* _TASK DATA_:
------------------------

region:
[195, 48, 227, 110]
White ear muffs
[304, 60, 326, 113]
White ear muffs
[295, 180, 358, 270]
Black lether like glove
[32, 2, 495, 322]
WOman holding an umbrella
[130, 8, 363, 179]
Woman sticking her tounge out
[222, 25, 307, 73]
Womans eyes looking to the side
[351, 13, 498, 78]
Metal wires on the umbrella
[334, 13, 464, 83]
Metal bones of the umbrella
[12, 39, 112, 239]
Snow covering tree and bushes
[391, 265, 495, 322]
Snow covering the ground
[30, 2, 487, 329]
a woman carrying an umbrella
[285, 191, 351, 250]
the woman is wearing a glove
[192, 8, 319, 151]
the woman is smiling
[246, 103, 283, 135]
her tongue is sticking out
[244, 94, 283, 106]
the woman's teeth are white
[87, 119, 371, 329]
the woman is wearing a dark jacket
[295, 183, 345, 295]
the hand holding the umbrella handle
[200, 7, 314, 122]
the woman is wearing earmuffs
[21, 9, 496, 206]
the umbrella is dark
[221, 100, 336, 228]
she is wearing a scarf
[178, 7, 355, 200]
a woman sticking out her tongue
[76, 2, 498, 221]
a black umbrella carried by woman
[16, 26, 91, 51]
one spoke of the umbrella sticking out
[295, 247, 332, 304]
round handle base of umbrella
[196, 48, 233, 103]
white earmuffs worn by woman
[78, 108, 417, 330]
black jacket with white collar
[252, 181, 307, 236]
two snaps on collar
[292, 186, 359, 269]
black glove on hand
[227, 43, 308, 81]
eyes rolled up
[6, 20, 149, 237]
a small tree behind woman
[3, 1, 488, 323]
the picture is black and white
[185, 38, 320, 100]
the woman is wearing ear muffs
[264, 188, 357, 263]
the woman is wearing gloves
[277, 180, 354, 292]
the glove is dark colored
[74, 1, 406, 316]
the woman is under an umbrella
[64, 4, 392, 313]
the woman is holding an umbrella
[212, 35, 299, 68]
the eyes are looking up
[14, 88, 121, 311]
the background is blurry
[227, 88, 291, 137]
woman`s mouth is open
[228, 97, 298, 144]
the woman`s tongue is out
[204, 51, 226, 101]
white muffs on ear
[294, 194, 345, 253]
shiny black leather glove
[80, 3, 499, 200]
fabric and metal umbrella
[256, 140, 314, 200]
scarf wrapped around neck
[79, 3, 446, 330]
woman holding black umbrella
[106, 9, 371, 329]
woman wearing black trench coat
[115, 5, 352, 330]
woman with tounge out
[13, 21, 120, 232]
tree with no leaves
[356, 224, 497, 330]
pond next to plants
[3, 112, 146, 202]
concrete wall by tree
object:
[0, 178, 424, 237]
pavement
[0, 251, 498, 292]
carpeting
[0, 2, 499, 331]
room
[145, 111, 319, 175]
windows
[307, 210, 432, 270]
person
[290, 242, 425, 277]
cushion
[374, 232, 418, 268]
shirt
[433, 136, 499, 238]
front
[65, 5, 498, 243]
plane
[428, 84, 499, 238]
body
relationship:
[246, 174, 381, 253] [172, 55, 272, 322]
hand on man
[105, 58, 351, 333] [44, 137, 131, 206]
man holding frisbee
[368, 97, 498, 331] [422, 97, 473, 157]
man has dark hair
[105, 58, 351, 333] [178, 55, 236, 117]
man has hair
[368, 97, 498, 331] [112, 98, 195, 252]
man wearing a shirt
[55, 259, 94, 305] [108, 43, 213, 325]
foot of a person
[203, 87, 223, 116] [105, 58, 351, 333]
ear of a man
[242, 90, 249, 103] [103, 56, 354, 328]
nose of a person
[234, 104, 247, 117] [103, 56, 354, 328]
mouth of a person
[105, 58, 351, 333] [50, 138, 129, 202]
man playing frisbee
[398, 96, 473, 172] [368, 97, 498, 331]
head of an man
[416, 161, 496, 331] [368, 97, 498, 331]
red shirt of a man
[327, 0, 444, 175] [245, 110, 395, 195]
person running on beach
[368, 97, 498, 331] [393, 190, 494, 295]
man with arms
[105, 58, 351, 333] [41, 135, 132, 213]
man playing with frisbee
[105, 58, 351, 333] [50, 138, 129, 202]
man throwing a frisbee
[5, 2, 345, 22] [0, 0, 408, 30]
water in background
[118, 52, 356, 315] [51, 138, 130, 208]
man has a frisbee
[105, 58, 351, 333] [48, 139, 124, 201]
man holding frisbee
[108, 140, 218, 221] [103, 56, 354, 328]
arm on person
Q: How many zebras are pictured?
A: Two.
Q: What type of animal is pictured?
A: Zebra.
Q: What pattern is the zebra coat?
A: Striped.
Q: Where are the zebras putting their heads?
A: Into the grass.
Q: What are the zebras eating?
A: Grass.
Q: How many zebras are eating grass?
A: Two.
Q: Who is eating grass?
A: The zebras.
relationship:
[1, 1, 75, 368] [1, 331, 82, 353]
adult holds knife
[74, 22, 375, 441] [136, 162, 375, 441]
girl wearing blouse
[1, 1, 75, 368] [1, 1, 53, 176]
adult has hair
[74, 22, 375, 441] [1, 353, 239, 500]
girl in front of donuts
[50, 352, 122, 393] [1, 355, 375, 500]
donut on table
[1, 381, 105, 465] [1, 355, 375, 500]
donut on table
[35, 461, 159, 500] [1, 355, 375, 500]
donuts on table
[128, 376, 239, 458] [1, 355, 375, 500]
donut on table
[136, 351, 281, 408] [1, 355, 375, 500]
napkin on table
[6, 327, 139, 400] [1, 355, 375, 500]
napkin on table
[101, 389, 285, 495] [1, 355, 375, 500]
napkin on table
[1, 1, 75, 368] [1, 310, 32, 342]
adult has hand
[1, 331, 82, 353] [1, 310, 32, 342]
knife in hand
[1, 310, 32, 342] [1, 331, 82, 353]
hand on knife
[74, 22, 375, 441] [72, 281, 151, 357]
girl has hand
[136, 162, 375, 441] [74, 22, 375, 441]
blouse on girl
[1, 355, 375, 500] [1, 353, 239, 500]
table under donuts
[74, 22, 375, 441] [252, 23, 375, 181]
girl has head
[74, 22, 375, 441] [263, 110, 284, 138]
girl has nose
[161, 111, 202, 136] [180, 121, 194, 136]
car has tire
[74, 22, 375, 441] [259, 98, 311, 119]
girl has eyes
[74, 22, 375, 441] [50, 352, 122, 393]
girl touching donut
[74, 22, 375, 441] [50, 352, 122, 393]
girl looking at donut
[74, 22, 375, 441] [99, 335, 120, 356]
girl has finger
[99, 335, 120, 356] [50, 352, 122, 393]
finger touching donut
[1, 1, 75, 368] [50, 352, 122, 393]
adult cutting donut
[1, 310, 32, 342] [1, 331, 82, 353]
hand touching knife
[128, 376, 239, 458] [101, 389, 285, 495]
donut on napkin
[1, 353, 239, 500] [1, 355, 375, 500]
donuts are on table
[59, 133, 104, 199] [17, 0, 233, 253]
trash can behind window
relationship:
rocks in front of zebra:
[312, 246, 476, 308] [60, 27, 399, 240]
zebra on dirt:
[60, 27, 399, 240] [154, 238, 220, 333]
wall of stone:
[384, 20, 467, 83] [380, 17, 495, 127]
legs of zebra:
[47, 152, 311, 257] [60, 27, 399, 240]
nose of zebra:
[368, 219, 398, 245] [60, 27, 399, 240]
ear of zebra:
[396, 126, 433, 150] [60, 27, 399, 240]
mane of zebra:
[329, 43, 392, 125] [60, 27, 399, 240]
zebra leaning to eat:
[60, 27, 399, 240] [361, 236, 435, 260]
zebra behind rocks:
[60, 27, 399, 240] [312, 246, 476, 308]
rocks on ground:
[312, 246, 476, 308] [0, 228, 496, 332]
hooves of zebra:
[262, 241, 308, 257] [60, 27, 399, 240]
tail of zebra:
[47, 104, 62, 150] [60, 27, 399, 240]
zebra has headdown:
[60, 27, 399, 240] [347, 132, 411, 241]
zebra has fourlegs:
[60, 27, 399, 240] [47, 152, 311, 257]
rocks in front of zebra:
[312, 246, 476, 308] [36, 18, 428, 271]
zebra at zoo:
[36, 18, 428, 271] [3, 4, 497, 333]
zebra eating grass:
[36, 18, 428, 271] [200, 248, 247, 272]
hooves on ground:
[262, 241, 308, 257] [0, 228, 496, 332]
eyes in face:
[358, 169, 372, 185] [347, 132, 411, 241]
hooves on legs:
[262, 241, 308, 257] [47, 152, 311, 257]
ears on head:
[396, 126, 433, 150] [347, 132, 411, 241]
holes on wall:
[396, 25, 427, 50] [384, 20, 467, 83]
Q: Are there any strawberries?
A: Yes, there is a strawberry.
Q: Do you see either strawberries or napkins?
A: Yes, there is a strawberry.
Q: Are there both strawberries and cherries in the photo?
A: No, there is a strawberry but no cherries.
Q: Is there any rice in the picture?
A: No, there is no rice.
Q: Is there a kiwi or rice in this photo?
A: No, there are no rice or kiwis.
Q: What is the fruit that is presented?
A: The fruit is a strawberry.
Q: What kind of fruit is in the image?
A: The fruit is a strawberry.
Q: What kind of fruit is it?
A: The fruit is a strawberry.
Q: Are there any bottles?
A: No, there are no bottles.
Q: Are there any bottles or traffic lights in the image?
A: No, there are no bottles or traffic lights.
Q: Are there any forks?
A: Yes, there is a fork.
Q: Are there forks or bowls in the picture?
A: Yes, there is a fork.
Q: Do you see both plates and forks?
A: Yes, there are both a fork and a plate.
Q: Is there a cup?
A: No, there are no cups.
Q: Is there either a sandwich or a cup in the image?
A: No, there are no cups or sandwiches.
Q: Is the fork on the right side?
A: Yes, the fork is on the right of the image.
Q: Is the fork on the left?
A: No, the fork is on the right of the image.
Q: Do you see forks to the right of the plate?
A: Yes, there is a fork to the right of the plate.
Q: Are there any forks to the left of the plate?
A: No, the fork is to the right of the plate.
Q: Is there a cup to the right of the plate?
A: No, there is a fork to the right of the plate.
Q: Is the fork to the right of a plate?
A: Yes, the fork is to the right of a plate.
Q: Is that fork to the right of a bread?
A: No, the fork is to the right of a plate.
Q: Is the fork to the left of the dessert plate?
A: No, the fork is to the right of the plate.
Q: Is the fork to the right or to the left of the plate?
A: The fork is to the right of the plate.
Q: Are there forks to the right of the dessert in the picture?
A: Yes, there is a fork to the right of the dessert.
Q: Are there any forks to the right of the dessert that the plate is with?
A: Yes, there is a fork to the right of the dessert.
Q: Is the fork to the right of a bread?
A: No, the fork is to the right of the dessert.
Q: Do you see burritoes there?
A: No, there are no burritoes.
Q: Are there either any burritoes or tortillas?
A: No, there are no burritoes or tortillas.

------------------------

* _TASK DESCRIPTION_: Render the records from the first line through the line containing "she is wearing a scarf" as a JSON list of strings, with one string per line and blank lines omitted.

* _ANSWER FOR THIS EXERCISE_:
[
  "region:",
  "[195, 48, 227, 110]",
  "White ear muffs",
  "[304, 60, 326, 113]",
  "White ear muffs",
  "[295, 180, 358, 270]",
  "Black lether like glove",
  "[32, 2, 495, 322]",
  "WOman holding an umbrella",
  "[130, 8, 363, 179]",
  "Woman sticking her tounge out",
  "[222, 25, 307, 73]",
  "Womans eyes looking to the side",
  "[351, 13, 498, 78]",
  "Metal wires on the umbrella",
  "[334, 13, 464, 83]",
  "Metal bones of the umbrella",
  "[12, 39, 112, 239]",
  "Snow covering tree and bushes",
  "[391, 265, 495, 322]",
  "Snow covering the ground",
  "[30, 2, 487, 329]",
  "a woman carrying an umbrella",
  "[285, 191, 351, 250]",
  "the woman is wearing a glove",
  "[192, 8, 319, 151]",
  "the woman is smiling",
  "[246, 103, 283, 135]",
  "her tongue is sticking out",
  "[244, 94, 283, 106]",
  "the woman's teeth are white",
  "[87, 119, 371, 329]",
  "the woman is wearing a dark jacket",
  "[295, 183, 345, 295]",
  "the hand holding the umbrella handle",
  "[200, 7, 314, 122]",
  "the woman is wearing earmuffs",
  "[21, 9, 496, 206]",
  "the umbrella is dark",
  "[221, 100, 336, 228]",
  "she is wearing a scarf"
]